Monday, August 3, 2015

Deaths reported amid warplane crash in Syria



Monitor says more than 20 killed in Ariha, in Idlib province, at site of government air raids and subsequent jet crash.

Government air raids in a northwestern town in Syria and a subsequent crash of a government warplane have killed more than 20 people, according to a monitoring group.
The London-based Syrian Observatory for Human Rights said it was not immediately clear how many of the dead were from the crash at a residential area in Ariha, in Idlib province, and how many from the prior bombardment.
"It was flying at a low altitude when it had a mechanical failure," Rami Abdel Rahman, the Syrian Observatory's head, said, citing medical officials and residents inside the town.
At least 23 people, including two children, were killed.

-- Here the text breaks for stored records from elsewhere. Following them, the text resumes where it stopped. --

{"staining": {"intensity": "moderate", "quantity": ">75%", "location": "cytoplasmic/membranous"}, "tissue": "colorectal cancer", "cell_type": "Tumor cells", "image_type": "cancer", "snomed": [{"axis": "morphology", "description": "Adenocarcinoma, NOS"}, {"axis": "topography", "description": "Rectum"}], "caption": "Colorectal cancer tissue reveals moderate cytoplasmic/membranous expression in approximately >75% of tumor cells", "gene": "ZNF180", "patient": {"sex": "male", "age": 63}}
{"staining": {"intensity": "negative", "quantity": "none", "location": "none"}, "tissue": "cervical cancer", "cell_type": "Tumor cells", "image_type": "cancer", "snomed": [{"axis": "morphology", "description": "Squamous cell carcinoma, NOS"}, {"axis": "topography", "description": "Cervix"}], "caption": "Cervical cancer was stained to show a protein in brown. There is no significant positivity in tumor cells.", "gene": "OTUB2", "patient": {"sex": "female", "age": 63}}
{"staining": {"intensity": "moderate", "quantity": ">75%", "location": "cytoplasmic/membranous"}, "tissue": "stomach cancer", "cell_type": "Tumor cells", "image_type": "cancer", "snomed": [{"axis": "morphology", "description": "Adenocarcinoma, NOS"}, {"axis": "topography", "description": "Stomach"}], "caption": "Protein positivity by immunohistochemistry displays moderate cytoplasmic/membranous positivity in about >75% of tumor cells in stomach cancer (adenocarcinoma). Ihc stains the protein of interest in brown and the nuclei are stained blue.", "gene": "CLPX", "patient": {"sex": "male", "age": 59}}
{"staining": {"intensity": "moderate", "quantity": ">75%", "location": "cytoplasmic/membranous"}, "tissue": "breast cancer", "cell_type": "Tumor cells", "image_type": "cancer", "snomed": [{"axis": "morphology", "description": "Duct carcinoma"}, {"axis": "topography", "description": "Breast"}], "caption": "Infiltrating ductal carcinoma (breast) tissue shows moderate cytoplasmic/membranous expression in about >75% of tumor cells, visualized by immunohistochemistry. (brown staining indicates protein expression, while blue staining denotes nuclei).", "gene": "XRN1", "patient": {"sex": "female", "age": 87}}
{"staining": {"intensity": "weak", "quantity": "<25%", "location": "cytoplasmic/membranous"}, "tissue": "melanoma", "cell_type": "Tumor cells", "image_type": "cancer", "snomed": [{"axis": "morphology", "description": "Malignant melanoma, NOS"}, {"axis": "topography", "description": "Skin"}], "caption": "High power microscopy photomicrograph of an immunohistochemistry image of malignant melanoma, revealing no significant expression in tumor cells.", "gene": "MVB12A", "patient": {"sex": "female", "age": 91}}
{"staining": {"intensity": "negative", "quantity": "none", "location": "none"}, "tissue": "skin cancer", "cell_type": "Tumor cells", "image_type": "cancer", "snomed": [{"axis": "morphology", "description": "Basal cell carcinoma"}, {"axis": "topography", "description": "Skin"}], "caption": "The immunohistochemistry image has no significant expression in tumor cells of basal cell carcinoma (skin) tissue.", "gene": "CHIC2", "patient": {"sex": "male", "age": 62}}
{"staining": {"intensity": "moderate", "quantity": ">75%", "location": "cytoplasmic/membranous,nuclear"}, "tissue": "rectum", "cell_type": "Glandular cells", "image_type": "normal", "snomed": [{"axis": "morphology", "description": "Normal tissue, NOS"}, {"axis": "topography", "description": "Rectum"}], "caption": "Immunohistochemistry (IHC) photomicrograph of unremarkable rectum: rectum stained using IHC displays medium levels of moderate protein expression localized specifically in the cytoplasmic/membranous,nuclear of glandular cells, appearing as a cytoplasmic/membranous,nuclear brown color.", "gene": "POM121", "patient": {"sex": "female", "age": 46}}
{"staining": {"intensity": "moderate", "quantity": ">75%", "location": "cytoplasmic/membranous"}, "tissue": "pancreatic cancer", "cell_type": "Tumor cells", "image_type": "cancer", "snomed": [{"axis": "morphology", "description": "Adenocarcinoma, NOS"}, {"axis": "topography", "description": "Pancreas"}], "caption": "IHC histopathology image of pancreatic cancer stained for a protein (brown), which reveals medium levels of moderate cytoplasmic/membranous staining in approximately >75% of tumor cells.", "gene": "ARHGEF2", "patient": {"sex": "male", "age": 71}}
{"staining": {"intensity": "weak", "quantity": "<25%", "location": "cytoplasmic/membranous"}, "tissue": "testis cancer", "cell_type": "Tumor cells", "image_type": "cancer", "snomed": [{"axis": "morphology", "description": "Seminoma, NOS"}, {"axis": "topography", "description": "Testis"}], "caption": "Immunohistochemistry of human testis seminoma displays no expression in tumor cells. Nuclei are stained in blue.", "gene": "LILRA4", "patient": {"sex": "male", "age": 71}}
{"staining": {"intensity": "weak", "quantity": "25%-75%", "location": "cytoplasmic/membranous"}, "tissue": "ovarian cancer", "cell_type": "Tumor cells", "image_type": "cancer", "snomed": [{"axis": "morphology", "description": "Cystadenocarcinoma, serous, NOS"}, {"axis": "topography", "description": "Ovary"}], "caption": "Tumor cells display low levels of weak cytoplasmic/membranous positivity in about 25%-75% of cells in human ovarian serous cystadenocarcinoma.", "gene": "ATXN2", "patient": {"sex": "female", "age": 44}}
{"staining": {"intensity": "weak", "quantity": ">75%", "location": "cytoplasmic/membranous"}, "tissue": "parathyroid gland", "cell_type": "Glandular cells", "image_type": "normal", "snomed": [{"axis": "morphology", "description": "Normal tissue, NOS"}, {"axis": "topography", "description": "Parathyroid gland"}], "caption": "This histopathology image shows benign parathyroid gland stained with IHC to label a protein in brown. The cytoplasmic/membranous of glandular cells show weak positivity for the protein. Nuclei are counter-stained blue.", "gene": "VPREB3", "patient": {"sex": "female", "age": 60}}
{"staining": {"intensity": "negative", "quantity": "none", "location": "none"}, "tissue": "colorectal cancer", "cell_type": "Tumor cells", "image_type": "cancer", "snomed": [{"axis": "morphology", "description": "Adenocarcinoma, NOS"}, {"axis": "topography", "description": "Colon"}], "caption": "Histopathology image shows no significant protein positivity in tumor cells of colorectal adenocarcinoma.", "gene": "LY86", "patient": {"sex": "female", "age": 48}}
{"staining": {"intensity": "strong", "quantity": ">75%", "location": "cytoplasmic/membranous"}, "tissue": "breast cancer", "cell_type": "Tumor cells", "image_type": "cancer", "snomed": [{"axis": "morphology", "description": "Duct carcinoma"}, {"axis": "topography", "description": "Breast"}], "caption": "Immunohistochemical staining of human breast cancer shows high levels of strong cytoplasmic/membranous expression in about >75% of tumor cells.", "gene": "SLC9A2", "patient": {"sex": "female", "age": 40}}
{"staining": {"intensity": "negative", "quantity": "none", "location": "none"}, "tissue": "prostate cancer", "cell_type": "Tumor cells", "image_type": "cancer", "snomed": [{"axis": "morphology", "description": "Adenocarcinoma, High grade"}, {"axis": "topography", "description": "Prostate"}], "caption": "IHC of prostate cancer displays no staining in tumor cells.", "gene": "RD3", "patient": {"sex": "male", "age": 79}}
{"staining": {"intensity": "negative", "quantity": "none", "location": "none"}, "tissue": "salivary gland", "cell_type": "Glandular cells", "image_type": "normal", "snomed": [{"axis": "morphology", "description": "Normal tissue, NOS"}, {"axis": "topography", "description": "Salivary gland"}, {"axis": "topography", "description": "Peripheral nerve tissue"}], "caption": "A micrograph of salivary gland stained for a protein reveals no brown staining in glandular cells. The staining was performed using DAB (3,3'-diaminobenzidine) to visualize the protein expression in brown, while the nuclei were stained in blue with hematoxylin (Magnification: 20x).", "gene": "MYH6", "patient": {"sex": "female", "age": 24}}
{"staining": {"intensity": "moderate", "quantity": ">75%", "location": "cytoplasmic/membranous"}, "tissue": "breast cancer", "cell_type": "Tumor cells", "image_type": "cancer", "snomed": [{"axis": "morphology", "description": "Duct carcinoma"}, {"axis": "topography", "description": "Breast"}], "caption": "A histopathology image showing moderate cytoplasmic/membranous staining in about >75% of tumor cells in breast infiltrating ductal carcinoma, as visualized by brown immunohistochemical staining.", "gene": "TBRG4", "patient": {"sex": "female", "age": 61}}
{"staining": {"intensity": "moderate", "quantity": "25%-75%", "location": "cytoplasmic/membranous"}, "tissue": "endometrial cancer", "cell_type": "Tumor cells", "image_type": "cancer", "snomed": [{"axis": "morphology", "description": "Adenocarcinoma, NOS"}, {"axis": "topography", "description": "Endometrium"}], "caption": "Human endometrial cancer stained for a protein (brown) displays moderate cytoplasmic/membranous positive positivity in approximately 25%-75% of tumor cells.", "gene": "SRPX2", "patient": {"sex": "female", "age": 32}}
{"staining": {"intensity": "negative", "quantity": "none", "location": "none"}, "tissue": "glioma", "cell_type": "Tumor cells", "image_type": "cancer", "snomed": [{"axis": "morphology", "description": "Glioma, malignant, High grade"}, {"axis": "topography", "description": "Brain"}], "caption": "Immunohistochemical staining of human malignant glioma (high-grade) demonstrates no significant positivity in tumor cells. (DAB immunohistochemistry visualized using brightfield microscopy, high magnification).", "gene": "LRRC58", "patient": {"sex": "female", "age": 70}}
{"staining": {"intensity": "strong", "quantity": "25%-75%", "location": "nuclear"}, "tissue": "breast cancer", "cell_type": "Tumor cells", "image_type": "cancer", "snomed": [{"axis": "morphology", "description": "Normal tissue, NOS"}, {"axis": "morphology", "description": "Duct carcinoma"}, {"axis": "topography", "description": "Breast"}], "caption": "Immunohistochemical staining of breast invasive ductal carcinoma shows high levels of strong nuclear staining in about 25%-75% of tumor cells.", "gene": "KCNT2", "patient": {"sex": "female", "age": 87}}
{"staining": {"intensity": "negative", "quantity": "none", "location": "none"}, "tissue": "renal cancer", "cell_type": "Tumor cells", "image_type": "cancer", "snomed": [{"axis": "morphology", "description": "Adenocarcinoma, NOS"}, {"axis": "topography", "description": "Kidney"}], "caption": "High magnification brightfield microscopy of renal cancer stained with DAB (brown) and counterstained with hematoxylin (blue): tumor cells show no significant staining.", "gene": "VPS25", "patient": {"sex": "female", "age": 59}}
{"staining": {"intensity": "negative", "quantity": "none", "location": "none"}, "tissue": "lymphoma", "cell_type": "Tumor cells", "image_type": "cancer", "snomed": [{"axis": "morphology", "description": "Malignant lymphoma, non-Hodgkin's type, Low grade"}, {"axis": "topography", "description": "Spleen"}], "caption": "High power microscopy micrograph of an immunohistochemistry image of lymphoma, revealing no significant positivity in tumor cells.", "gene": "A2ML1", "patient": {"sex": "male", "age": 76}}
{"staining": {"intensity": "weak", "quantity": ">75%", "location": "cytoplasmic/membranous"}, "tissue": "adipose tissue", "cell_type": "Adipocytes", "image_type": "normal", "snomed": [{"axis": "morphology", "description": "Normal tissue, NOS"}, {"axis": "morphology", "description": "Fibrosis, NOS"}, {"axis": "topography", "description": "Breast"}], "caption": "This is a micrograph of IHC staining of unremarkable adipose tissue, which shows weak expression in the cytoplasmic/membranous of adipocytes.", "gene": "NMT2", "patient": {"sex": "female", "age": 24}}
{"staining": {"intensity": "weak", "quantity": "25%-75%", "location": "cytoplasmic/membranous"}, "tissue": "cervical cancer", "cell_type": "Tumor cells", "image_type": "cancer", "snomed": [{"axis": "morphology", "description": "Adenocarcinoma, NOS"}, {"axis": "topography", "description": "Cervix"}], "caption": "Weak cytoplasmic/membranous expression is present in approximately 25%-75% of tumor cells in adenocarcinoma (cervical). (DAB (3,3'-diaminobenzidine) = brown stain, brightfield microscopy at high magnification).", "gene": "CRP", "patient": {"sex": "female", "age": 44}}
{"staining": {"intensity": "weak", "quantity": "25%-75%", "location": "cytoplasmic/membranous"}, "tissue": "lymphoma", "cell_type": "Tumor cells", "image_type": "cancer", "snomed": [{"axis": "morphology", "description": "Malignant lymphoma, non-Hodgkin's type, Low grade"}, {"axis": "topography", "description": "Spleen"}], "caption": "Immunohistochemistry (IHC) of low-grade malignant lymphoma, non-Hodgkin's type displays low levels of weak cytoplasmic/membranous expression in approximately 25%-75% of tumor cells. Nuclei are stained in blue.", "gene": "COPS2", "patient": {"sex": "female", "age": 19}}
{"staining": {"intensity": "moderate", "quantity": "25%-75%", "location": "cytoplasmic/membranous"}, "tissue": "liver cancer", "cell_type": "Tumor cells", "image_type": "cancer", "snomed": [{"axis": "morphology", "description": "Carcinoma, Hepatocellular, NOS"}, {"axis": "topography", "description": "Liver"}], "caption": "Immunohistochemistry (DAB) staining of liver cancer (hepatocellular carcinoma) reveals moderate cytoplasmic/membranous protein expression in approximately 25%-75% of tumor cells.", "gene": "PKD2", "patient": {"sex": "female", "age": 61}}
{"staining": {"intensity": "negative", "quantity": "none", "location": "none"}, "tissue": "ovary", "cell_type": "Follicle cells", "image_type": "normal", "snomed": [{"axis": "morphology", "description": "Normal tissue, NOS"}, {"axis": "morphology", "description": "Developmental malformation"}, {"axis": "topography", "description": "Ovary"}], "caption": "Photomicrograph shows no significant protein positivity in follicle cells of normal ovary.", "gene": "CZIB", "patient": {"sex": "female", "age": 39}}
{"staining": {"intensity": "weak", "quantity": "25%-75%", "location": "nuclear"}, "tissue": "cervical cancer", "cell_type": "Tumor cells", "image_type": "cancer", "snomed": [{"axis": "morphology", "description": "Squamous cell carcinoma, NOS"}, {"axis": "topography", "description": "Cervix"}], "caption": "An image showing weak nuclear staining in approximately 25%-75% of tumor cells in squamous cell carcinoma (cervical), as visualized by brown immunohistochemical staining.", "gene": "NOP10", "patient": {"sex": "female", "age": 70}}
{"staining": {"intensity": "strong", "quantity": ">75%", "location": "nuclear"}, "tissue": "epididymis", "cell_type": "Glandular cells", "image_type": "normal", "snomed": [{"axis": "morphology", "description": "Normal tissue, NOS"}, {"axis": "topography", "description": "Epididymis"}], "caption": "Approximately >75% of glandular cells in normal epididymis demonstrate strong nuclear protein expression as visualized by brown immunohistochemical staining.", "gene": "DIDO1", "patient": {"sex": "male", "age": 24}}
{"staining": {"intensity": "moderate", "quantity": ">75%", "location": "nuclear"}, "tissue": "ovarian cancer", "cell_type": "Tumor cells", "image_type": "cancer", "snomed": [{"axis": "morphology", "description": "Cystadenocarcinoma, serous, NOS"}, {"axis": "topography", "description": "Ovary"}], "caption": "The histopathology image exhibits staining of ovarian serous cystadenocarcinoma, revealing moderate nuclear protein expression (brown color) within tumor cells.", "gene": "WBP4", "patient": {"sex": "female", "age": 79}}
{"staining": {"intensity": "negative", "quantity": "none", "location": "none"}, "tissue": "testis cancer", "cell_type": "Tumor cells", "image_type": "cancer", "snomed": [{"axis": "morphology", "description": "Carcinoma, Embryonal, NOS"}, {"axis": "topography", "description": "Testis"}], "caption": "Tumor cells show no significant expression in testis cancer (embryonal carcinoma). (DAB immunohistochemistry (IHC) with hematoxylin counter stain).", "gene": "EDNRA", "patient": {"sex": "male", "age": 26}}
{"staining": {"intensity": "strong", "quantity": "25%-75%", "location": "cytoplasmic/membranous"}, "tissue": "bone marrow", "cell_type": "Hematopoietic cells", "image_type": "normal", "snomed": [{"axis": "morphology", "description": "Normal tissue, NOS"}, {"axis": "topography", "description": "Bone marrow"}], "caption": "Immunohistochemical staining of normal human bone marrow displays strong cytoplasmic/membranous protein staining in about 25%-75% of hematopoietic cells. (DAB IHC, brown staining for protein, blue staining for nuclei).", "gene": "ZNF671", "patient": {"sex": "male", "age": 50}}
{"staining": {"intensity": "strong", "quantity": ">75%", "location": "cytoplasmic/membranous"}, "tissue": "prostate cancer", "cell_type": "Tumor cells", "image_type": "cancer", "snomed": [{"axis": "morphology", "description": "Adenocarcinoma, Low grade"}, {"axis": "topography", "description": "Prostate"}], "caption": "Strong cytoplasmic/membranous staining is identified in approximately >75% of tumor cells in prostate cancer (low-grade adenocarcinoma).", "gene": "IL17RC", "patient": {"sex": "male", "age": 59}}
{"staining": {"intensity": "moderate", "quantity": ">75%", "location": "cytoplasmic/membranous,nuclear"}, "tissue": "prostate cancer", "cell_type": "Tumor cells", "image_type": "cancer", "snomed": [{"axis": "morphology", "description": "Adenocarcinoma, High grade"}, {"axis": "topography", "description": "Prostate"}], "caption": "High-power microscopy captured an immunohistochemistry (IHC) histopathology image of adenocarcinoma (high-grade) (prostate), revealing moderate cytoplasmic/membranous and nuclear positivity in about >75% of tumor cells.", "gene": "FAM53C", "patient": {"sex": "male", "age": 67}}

Five of them have not been identified."
Abdel Rahman said at least 70 people were wounded. "Six people are still under the rubble, and we don't know if they are alive or dead," he said.
Residents cited by the Syrian Observatory said the plane had crashed near a vegetable market, causing "a huge blast".
The Syrian Observatory, which relies on a wide network of activists, medics, and fighters throughout Syria, said the fate of the pilot was unknown.
Air-power monopoly
The Local Coordination Committees, another activist group, said it was not immediately clear whether the plane was shot down.
It said 27 people were killed and many others were wounded.
The government of President Bashar al-Assad has relied heavily on its monopoly of air power in the four-year-old civil war, repeatedly bombing opposition-held towns.